◆ What you should do:
Locate each line with the string "ankle" in the listing below and copy it.

◆ Data records:
────────────────────────────────────────
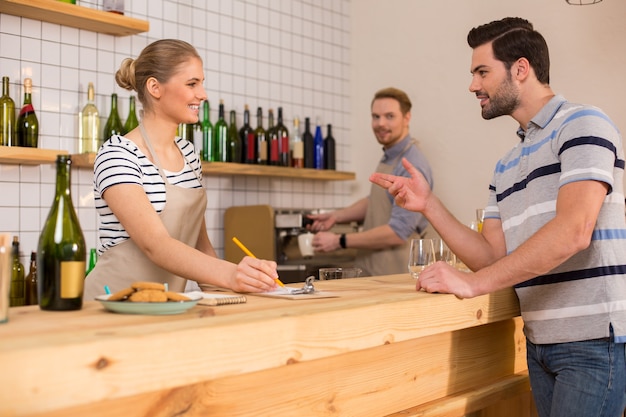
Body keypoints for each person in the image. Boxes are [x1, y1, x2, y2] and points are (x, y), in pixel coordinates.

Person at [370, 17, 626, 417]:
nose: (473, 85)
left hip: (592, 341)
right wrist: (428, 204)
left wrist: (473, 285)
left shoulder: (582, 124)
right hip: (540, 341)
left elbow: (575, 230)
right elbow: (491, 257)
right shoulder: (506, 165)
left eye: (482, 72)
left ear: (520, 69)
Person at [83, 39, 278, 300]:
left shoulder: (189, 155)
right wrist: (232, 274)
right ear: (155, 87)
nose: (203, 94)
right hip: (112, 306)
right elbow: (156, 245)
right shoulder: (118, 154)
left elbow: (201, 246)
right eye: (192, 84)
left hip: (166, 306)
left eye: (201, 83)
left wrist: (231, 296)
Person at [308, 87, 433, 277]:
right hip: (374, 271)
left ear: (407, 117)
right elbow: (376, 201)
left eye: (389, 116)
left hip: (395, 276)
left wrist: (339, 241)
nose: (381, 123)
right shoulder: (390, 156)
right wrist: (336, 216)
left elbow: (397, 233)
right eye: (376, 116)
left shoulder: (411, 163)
────────────────────────────────────────
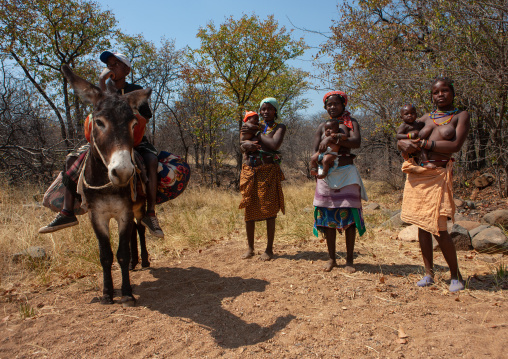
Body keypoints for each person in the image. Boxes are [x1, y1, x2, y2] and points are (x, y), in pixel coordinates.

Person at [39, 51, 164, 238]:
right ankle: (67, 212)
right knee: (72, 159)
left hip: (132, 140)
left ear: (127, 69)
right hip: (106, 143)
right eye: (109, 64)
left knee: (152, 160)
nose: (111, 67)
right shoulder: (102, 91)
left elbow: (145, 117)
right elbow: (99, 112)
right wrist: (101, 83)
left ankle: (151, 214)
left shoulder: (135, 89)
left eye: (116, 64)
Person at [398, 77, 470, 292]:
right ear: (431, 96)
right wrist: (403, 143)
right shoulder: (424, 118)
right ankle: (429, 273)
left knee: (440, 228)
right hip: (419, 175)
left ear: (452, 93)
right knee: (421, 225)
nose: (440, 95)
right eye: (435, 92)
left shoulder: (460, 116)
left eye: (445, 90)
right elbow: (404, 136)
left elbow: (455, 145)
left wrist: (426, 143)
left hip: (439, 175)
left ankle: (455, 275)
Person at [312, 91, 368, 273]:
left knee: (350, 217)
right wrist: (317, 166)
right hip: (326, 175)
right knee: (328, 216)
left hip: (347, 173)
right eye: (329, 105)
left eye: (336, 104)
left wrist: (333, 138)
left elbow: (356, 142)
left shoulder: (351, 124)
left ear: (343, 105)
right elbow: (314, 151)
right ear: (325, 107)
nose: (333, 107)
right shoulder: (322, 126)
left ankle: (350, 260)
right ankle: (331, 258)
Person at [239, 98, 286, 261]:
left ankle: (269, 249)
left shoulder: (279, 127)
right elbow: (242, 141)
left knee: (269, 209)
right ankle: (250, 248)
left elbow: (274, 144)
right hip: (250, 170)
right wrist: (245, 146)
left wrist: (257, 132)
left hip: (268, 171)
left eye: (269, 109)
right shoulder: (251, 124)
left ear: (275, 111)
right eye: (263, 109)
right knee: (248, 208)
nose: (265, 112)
────────────────────────────────────────
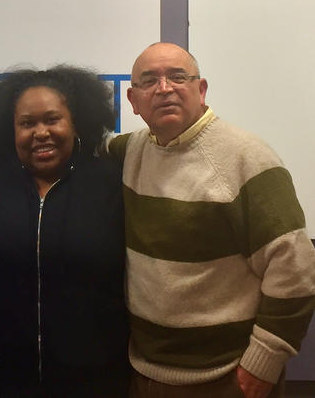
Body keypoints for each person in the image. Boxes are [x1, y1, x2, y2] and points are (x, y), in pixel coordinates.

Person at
────────────────────────────────────────
◆ Exercise output:
right ankle: (67, 212)
left ankle: (151, 214)
right ankle: (429, 273)
left ankle: (455, 275)
left ankle: (350, 260)
right ankle: (331, 258)
left ankle: (269, 249)
right ankle: (250, 248)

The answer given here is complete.